The shift away from multigenerational households toward the nuclear family living in a single-family home is an important piece of American culture. However, certain conditions, such as the recent economic crisis, can lead to more multigenerational and multifamily households as people lose the ability to maintain separate households:
It’s happening at a historically high rate, according to new Census Bureau estimates. Nearly 500,000 such folks moved in with family over the past two years, compared with some 400,000 in the 25-to-34 age group traditionally known for returning to live with parents. Together, the two groups drove an 11.4 percent increase in the number of U.S. households containing extended families.
Indeed, the downturn has pushed more people of all ages to cohabit. The total number of multifamily households, including nonrelated roommates, has risen 11.6 percent — to 15.4 million — since 2008. But the surge’s impact is especially profound among the older adults, accelerating a pattern begun during the 2000 recession: 3.4 million more Americans ages 35 and older have moved in with relatives over the decade. Their numbers increased twice as fast as the age group’s population.
Whether this is a long-term trend remains to be seen. It could be that once the economy improves, people will leave these multifamily households and set off on their own again.
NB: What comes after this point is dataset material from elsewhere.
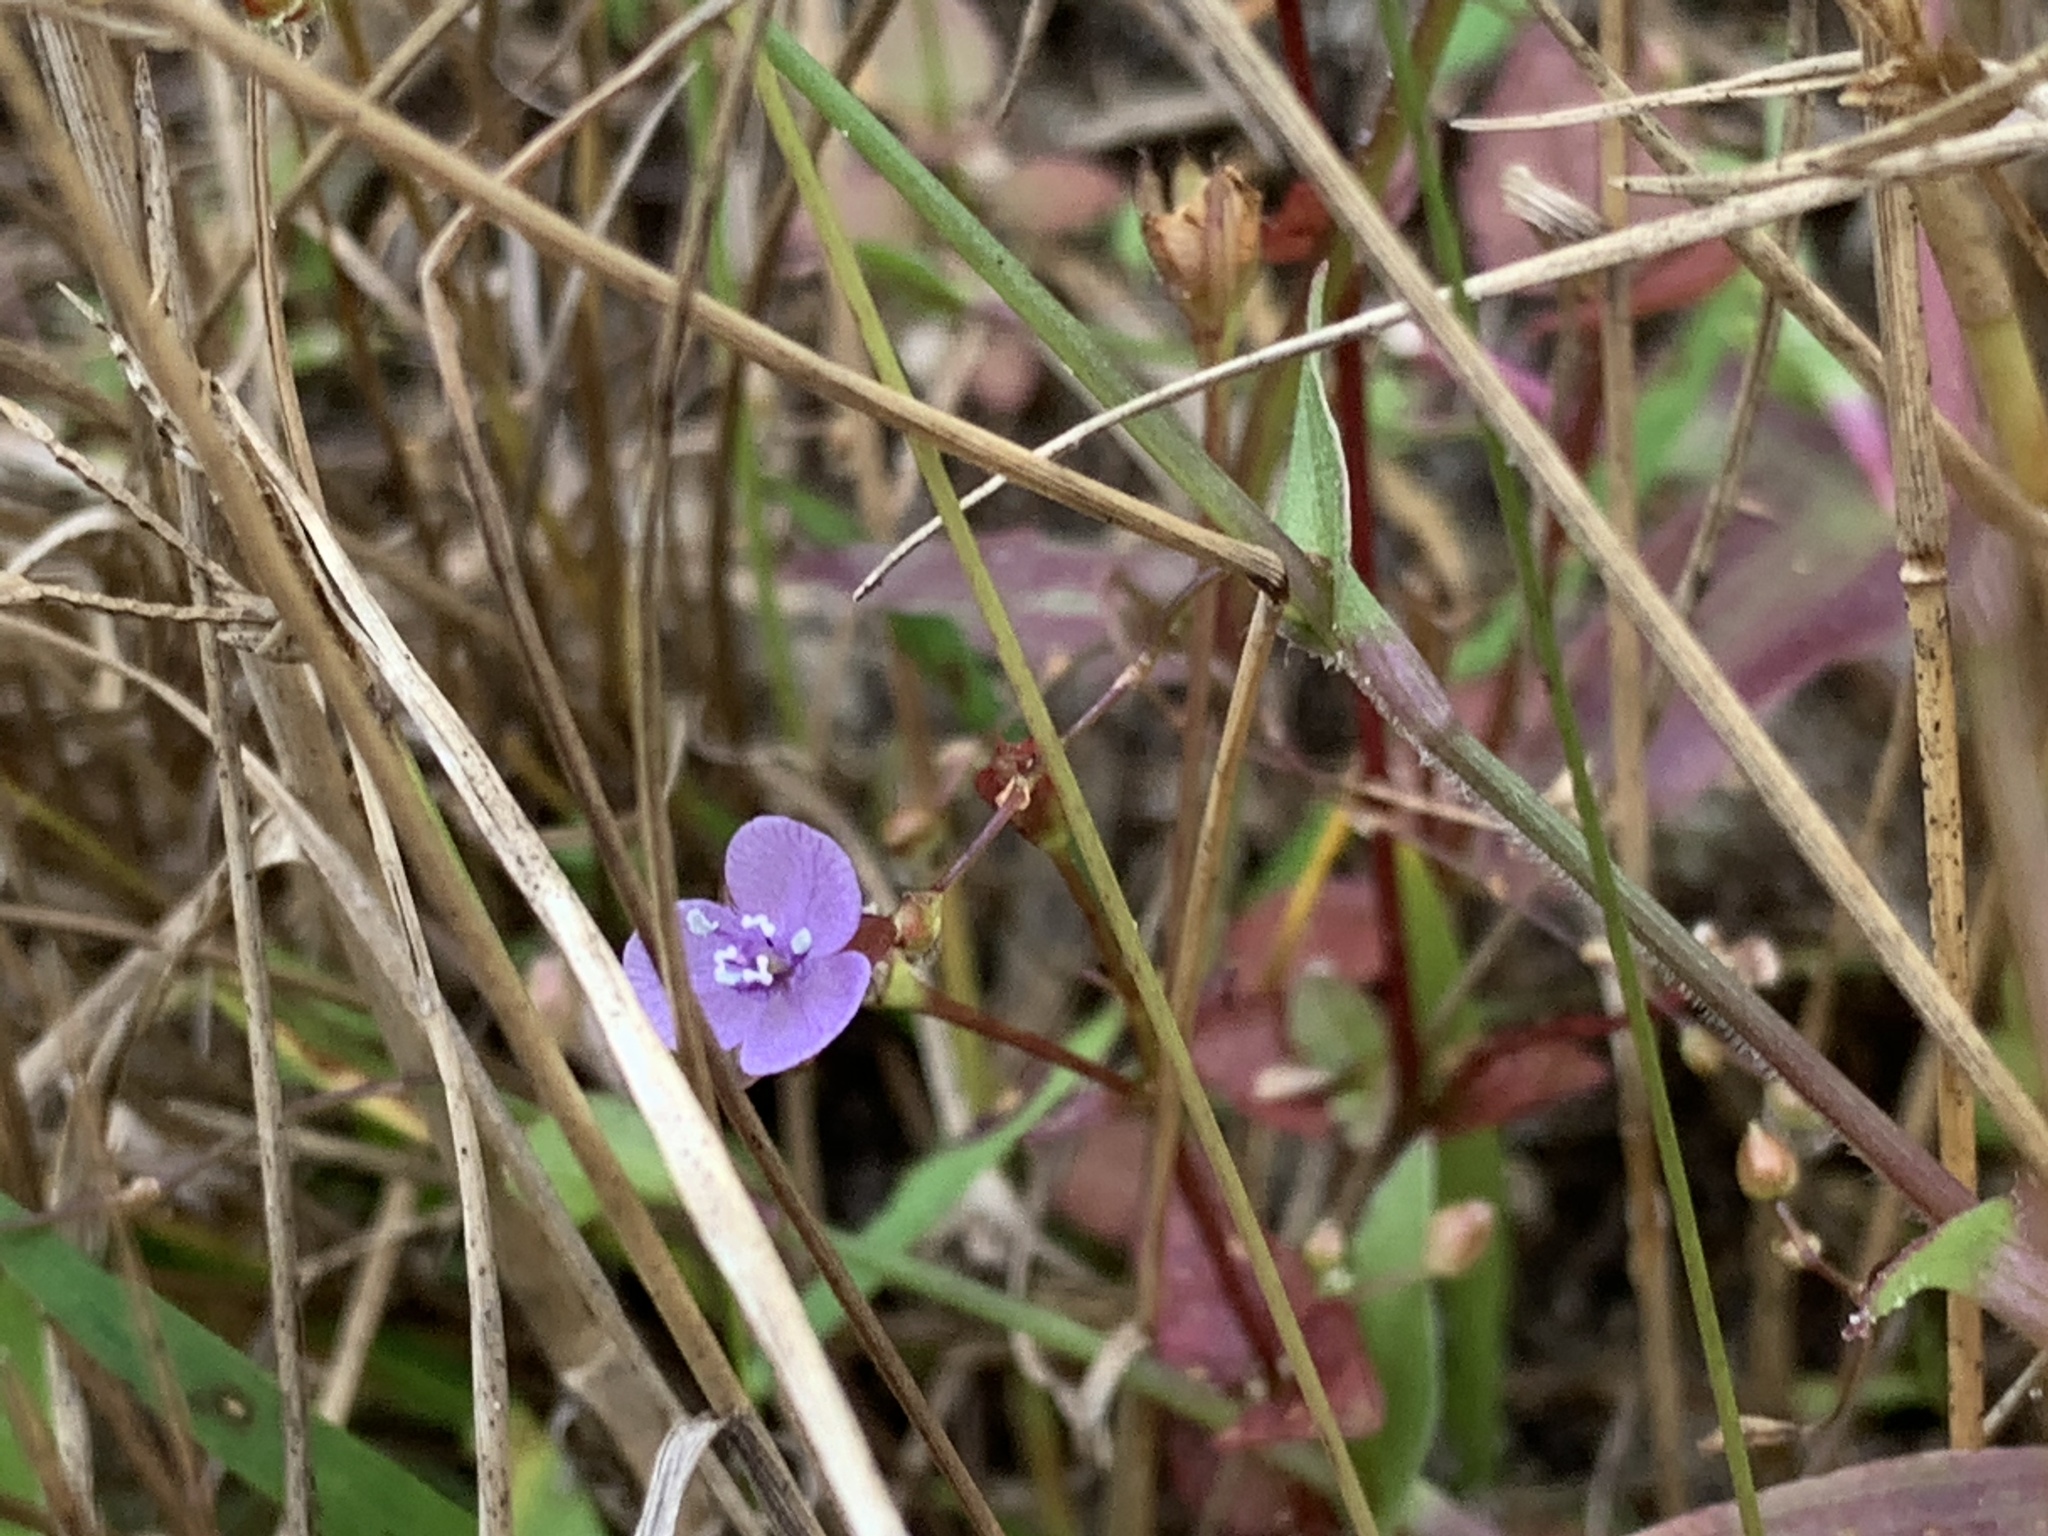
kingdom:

But there can be distinct advantages to multigenerational households in addition to pure economic reasons. The young and the old can learn from each other. All ages can provide certain services/duties that households need. Children can have more family members to support them. The typical American household of the last century is not the household that many cultures have had throughout history nor is it guaranteed to be the only household form in the future.